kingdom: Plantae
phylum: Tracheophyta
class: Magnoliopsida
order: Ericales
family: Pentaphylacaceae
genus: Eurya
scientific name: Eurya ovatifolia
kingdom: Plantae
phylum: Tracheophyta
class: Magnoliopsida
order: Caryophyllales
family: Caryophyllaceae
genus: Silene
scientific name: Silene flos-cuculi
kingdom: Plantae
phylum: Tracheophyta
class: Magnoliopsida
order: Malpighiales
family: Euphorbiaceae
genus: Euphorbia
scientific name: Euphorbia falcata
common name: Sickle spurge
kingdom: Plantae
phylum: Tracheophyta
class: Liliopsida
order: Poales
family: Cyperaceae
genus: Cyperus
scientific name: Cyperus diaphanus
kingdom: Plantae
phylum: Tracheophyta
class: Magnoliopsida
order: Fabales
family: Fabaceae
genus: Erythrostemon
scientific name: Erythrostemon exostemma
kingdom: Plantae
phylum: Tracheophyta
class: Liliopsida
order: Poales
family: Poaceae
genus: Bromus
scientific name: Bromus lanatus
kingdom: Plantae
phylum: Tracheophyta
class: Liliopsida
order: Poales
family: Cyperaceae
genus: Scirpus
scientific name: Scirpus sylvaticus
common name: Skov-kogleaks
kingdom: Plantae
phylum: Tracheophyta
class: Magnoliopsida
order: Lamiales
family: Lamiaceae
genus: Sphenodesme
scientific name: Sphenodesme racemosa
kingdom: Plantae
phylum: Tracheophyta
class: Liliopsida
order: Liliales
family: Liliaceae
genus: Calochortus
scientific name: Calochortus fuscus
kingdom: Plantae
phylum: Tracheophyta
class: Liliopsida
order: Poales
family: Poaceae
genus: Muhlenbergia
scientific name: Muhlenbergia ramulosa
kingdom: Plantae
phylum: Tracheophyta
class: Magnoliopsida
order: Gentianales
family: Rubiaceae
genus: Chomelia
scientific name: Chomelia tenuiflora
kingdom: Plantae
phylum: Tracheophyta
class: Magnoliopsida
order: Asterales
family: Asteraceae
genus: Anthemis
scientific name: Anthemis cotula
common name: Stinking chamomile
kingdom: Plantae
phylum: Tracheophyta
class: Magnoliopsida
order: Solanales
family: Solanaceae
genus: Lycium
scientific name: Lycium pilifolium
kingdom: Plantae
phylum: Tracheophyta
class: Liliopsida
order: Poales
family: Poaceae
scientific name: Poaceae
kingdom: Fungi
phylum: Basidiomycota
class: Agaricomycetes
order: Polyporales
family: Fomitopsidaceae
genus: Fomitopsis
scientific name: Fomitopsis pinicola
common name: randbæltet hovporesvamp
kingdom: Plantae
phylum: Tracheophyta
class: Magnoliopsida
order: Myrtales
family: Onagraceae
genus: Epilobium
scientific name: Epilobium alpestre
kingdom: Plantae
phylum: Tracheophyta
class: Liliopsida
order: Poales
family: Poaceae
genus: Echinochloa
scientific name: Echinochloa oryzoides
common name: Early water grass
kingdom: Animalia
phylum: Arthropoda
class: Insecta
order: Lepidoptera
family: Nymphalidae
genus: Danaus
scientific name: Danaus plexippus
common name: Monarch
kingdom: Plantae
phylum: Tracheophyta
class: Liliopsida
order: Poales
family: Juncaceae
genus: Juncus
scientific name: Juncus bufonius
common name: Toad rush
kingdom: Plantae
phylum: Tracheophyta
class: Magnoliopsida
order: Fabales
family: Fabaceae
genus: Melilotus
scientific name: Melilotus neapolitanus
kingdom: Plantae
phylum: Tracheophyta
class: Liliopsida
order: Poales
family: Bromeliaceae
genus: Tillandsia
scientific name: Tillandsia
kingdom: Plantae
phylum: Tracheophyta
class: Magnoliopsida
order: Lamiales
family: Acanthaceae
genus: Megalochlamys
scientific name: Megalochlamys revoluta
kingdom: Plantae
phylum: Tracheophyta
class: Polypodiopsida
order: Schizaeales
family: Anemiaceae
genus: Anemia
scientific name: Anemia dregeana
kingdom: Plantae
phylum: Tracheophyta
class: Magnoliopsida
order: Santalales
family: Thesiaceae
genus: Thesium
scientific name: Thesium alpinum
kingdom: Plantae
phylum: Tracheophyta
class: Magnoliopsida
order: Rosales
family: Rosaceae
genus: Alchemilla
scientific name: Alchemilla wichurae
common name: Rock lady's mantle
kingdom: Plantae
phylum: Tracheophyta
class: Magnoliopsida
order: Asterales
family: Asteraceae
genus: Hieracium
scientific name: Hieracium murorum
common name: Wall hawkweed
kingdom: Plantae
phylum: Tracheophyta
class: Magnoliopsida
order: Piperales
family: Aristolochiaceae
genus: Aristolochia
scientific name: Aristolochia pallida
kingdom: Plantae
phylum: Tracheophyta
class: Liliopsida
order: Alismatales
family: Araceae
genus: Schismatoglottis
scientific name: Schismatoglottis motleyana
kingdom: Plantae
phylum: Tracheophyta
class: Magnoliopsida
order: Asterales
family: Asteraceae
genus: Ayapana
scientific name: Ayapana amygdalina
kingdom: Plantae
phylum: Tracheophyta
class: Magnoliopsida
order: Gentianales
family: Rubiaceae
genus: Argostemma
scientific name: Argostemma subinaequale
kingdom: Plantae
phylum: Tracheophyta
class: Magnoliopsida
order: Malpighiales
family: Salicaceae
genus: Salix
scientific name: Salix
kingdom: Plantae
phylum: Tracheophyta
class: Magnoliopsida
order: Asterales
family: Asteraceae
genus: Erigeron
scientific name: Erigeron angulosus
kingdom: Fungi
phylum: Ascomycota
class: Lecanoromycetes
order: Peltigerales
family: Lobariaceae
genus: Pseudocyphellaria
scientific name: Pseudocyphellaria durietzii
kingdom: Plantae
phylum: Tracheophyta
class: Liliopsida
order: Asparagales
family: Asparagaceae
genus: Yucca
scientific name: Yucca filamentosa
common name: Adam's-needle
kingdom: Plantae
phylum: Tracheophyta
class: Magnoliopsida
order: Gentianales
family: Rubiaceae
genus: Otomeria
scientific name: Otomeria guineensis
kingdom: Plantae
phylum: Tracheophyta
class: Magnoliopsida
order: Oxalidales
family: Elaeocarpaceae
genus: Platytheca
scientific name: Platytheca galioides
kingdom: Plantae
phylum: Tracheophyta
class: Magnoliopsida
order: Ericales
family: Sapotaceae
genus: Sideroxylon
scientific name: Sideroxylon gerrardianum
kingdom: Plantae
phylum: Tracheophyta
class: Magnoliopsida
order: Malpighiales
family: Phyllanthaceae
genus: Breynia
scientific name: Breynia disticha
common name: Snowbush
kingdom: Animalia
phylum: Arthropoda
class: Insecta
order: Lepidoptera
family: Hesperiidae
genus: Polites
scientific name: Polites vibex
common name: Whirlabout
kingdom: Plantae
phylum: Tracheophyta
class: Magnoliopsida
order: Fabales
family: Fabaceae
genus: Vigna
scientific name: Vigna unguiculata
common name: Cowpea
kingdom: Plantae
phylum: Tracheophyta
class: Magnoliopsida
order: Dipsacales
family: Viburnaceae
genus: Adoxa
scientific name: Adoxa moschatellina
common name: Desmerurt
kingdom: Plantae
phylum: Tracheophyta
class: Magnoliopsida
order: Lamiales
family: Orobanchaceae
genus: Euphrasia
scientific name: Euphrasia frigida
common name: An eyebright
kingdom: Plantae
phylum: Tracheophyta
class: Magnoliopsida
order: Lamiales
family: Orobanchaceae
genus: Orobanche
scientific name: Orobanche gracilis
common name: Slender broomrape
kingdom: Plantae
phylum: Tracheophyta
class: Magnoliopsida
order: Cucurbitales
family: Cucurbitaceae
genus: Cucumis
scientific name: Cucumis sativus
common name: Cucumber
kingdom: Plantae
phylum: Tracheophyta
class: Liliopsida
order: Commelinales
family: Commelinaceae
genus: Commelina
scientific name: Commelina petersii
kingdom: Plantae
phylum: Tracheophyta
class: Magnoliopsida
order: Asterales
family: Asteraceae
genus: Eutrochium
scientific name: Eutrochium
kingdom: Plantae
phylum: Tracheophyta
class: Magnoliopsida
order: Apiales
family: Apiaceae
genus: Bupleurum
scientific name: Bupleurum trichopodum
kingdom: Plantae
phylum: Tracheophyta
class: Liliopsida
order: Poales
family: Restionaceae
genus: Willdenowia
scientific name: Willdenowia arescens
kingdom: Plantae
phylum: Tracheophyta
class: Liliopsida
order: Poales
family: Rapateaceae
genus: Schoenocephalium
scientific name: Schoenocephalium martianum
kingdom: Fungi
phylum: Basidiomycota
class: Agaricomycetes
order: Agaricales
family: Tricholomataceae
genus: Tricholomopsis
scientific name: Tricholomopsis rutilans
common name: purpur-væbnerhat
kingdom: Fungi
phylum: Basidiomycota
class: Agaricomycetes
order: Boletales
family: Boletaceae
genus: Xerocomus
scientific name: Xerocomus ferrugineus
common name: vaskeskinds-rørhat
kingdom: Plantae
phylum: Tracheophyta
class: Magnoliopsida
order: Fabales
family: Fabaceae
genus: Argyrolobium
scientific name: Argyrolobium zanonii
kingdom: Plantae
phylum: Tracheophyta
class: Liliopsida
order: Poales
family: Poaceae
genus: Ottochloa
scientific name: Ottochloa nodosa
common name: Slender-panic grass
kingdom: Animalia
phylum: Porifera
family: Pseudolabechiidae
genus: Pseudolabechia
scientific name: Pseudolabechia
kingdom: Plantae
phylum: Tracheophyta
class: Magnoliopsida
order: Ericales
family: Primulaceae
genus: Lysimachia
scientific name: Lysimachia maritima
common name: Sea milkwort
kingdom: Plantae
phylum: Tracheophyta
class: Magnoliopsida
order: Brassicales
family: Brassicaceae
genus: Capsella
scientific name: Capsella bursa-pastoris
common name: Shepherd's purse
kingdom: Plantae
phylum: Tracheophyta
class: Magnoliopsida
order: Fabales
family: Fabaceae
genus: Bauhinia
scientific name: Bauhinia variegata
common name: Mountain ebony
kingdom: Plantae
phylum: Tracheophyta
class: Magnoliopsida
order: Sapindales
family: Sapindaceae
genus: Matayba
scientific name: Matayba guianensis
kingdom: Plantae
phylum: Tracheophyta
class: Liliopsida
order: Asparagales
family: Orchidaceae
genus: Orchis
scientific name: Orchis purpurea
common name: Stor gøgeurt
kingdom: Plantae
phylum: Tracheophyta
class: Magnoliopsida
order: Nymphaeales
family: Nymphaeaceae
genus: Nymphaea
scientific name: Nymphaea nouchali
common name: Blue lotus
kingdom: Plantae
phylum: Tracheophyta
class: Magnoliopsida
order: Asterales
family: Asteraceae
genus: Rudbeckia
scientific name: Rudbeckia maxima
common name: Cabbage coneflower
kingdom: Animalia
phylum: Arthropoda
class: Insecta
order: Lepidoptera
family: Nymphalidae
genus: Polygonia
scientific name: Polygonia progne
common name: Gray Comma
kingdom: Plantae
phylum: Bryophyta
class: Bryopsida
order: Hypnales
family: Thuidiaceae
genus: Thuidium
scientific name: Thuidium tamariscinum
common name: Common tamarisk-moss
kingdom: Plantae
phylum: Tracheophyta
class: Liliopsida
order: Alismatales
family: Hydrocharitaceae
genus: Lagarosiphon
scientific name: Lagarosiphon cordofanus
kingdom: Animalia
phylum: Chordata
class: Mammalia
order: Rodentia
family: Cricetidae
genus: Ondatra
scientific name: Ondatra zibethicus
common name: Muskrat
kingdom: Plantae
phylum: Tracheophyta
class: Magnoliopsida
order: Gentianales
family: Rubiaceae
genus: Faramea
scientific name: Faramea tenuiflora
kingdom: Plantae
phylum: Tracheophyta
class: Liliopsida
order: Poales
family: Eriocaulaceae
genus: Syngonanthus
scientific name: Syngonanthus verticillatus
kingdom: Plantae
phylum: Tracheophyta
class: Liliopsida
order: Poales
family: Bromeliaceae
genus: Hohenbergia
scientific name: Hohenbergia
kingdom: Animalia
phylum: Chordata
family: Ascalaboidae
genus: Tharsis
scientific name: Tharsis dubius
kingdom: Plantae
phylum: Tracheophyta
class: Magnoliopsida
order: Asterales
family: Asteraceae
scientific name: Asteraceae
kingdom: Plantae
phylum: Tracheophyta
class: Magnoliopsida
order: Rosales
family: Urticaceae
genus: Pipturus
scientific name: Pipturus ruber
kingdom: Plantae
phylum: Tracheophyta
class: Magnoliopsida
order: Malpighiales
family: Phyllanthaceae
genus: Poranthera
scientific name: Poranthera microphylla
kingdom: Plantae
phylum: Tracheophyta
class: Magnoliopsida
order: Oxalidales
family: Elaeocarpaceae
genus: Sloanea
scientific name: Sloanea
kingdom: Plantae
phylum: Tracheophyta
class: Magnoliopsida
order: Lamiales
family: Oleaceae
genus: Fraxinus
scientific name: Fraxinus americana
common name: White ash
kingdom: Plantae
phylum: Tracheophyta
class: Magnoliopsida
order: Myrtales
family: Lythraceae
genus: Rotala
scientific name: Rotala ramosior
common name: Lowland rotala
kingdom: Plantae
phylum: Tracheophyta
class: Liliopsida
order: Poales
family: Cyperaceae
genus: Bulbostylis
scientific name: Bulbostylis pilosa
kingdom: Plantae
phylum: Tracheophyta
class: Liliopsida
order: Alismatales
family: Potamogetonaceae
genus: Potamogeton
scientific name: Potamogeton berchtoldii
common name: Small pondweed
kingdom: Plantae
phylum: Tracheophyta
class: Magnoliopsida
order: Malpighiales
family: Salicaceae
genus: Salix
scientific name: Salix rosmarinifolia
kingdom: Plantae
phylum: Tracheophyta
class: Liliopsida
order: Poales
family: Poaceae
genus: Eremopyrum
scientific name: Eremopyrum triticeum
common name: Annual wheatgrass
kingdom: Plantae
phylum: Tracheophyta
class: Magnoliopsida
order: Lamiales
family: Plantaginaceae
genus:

|---|

Reproduce only the lines from the one containing "common name: Gray Comma" through the one containing "class: Mammalia", with "phylum" swapped for "division" and nothing else altered.

■ **Answer**
common name: Gray Comma
kingdom: Plantae
division: Bryophyta
class: Bryopsida
order: Hypnales
family: Thuidiaceae
genus: Thuidium
scientific name: Thuidium tamariscinum
common name: Common tamarisk-moss
kingdom: Plantae
division: Tracheophyta
class: Liliopsida
order: Alismatales
family: Hydrocharitaceae
genus: Lagarosiphon
scientific name: Lagarosiphon cordofanus
kingdom: Animalia
division: Chordata
class: Mammalia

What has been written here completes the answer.